A Secretary Without Honor by Philip Jennings-Authorship Confirmed!

A Secretary Without Honor by Philip Jennings-Correct Attribution!

Summary of eRumor: 
Phillip Jennings, a former Marine Corps pilot, recounts how a Marine captain owned up to the mistake of leaving a nuclear codes booklet unsecured in the 1960s, damaging his career, and compared the tale to Hillary Clinton’s email scandal.
The Truth:
Key details of Philip Jennings’ story about a Marine captain who took responsibility for unattended nuclear codes don’t check out, but we can’t prove with certainty that this one is truth or fiction.
Philip Jennings’ column appeared under the headline “Secretary Without Honor” in June. After USA Today published the column in its online op-ed section, the story made the rounds in forwarded emails and discussion forums.
Jennings recounts that he was the air liaison officer for a battalion of Marines aboard 11 ships in the Mediterranean in the mid 1960s. As officer and senior captain, Jennings writes, he had a rotating responsibility for a nuclear code book that was kept in the operations room of the lead amphibious squadron ship.
Jennings wrote that he shared the responsibility with Captain Leonard F. Chapman III, who was the son of a “high-ranking” Marine. The captain’s father was Gen. Leonard F. Chapman Jr., the former commandant of the Marine Corps.
Jennings writes that Captain Chapman mistakenly left the nuclear code book unattended for “seconds,” and returned to find the operations sergeant looking at the code book. Jennings continues:

Against all regulations, the code book had been out of the safe and unattended. It mattered not that it was unattended for only seconds, that the ship was 5 miles at sea, or that it was certain no one unauthorized had seen the code. The captain could have explained this to the operations sergeant. He could have told the sergeant that he “would take care of it.” He could have hinted that his high-ranking dad could smooth it over.

But the Marine Corps’ values are honor, courage and commitment. Honor is the bedrock of our character. The young captain could not ask the sergeant to betray his duty to report the infraction, no matter how small. Instead, the captain simply said, “Let’s go see the colonel.”

That captain had wanted to be a Marine officer all of his life. It was the only career he ever wanted. When he reported the incident to the colonel, he knew he was jeopardizing his life’s dream. But he did it.

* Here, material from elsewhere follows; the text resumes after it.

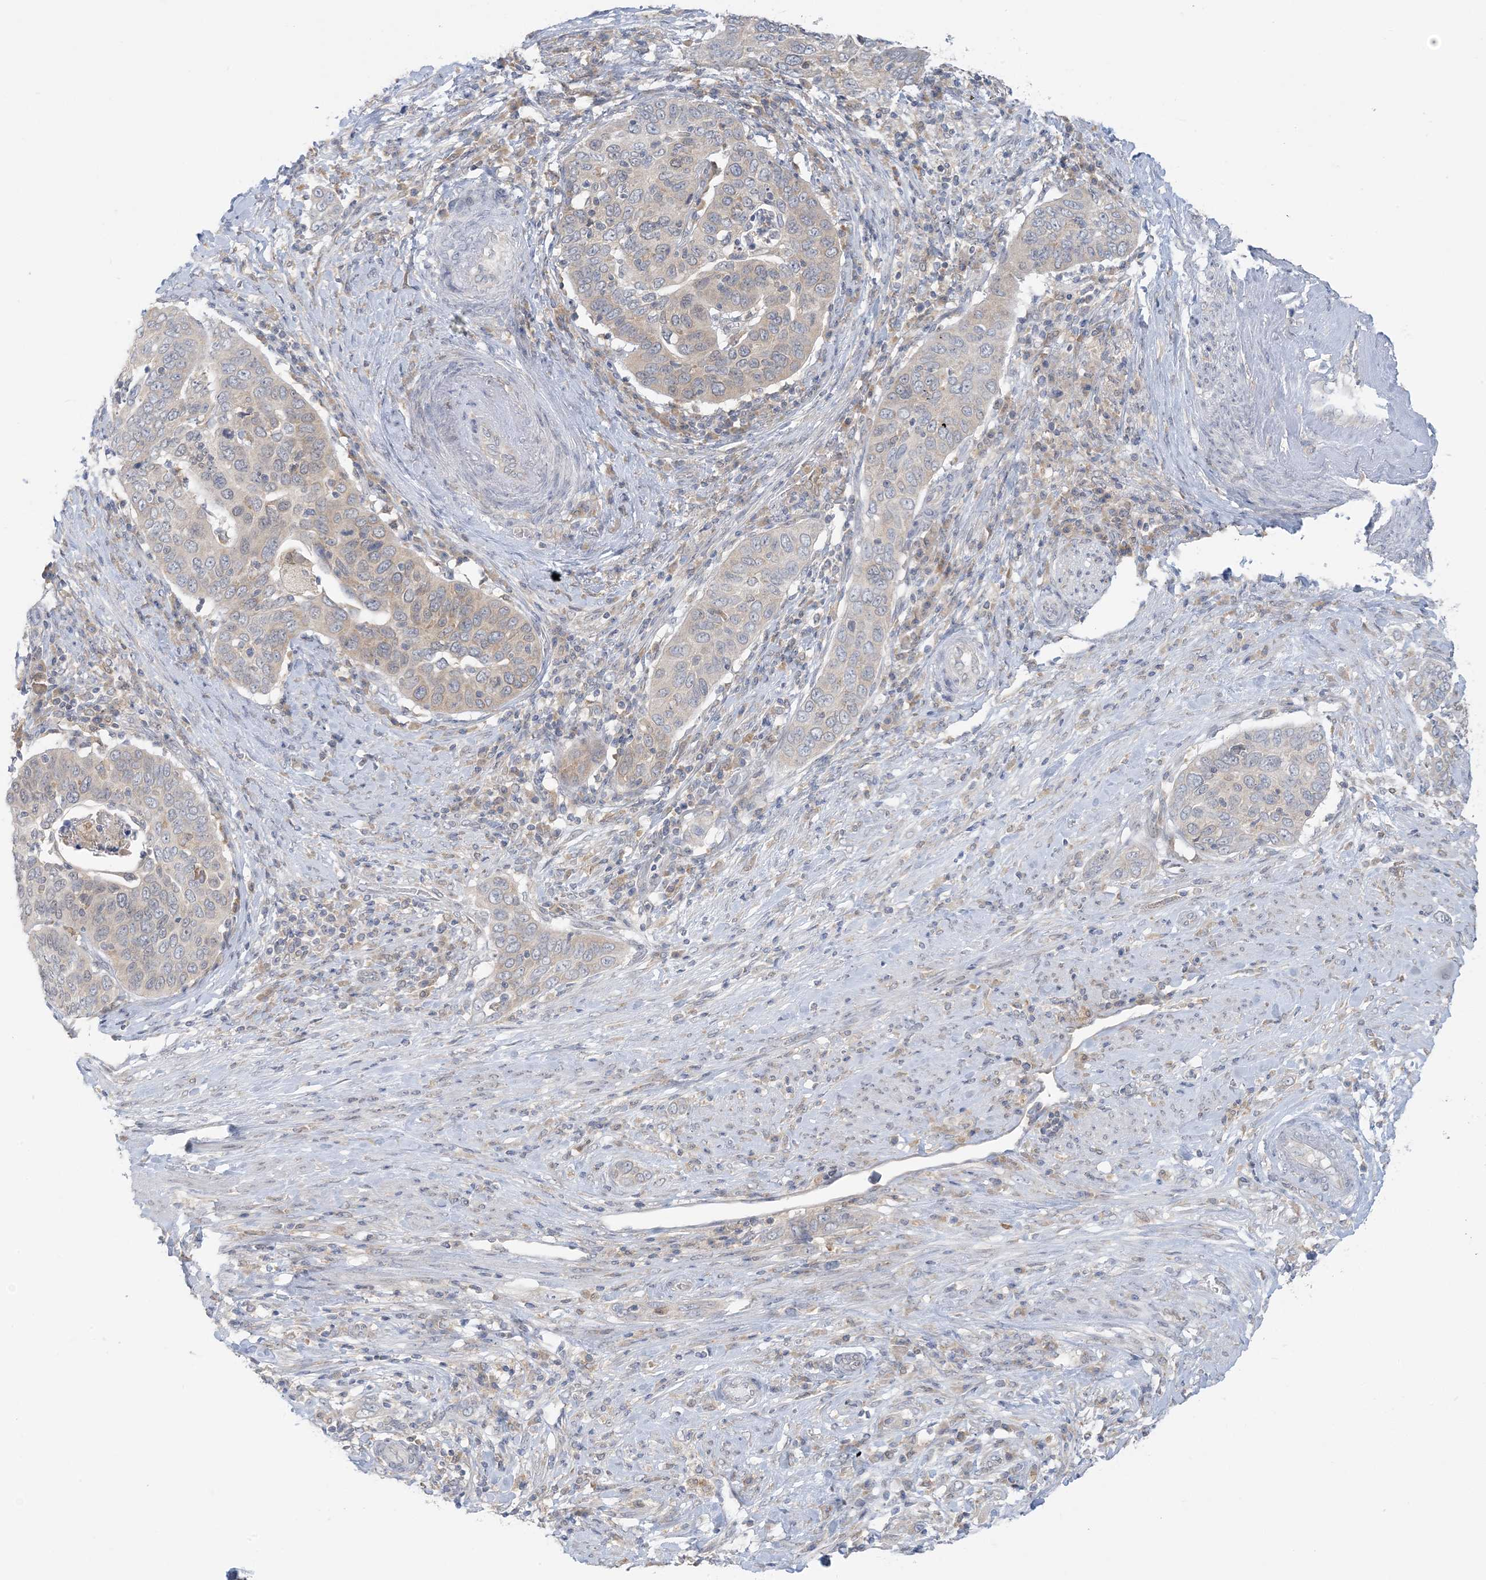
{"staining": {"intensity": "moderate", "quantity": "<25%", "location": "cytoplasmic/membranous"}, "tissue": "cervical cancer", "cell_type": "Tumor cells", "image_type": "cancer", "snomed": [{"axis": "morphology", "description": "Squamous cell carcinoma, NOS"}, {"axis": "topography", "description": "Cervix"}], "caption": "IHC micrograph of human cervical cancer (squamous cell carcinoma) stained for a protein (brown), which shows low levels of moderate cytoplasmic/membranous expression in approximately <25% of tumor cells.", "gene": "EEFSEC", "patient": {"sex": "female", "age": 60}}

The results went by the book. The amphibious squadron stood down. Military couriers flew in from NATO. The codes were changed all over Europe. The battalion was a day late in leaving the Mediterranean. The captain, Leonard F. Chapman III, received a letter of reprimand, damaging his career. He stayed in the corps and died in a tragic accident aboard another ship.

I saw some heroic acts in combat in Vietnam, things that made me proud to be an American and a Marine. But that young captain stood for what makes our corps and our country great.

Jennings then concluded that Hillary Clinton’s lack of accountability and responsibility in her use of a private email server proved that she was “the antithesis” of that young captain and a secretary without honor.
Leonard F. Chapman III died in a scuba diving accident in 1979. He was buried in Arlington National Cemetery. His headstone lists his rank as “Major.”